Roseate Spoonbill, Bolivar Island (February 2015)
Not bad for nearly the last day. This morning, packing looms, with the usual frenzy of printing out boarding passes, for tomorrow we return home, rested, with new pictures to share and fond memories of Galveston. I will remember for a long time the sight of this beautiful pink bird lifting up to flight.

Saturday, February 21, 2015

Walking around Galveston's Historic District

Yesterday, we walked our feet off after quite an exciting bus ride up to the Pleasure Pier on 25th Street and Seawall where we peeked through the gates at the rides (closed for the day).

Pleasure Pier, Galveston (Camp 2015)
We walked to the ShyKatz Deli for lunch (a most delicious vegetable soup), and then over to the Mosquito Cafe (to check it out for dinner later). We found the highwater mark for Hurricane Ike inside the Mosquito Cafe. 

Across the street at their Pattycake Bakery, we discovered the most amazing "knock knock" cupcake -- a rich chocolate cake filled with whipped cream, fudge, and then rolled in crushed Oreo cookies. Amazing!

Then over to the Bishop's Palace to browse the architecture, classic stained glass windows and chapel in this sturdy Victorian mansion, built in 1892, which was one of a very few houses that remained standing after the tragic hurricane of 1900 which took thousands of lives.

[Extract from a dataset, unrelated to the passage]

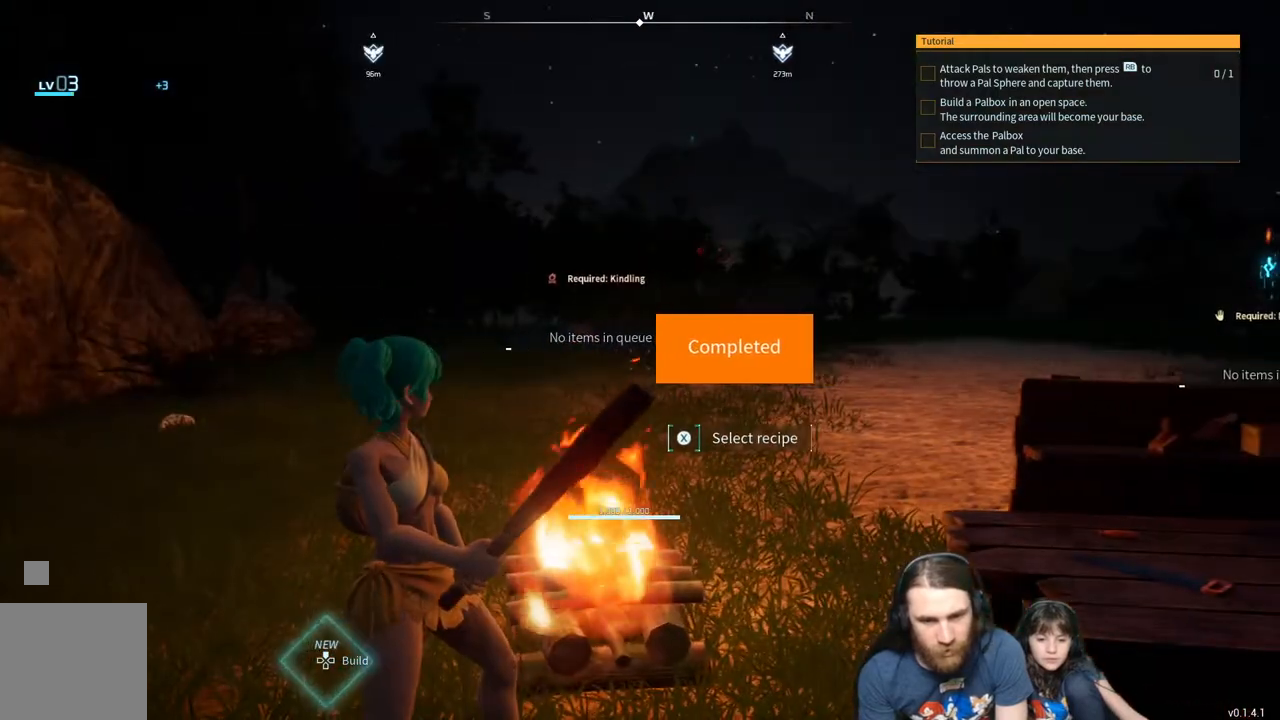
{"buttons": [], "left_stick": "center", "right_stick": "center", "events": []}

Bishop's Palace build 1892
Bishop's Palace still standing
post Hurricane, 1900
In fact, one of the pleasures of walking through this East End historic district is imagining life from long ago and admiring these beautiful Victorian houses, each with distinctive decorations and gardens.

For more information about the Bishop's Palace, go HERE.
Read more about the hurricane of 1900 HERE and Hurricane Ike HERE.

Monday, February 09, 2015

Monday in Galveston . . .

Today we went to lunch at the Tortuga, a sprawling Mexican restaurant, right on Seawall Boulevard, just about a block from our tiny condo. 

Someone else cooked! A delicious avocado stuffed with shrimp, fish, broiled vegetables with three kinds of salsa met our appetite delightfully. Even at 1pm, we hit happy hour! A nice draft beer with lime for 99c topped the meal. The music in the background? Cajun style to mark that blend of Spanish and French culture reflected also in the Mardi Gras parades this past weekend and next.

After a brief trip to Kroger's for supplies (carried home in a daypack), we lounged by the pool for a while and then upstairs home again, a quiet day in what seems a little like paradise.

Tortuga Restaurant from the Bay 
Photo by on Flickr
Today's temperature 79 degrees
For inquiring minds, yes, the writing is coming along just fine, the temperature today really was close to 79, and we wish you all could be here!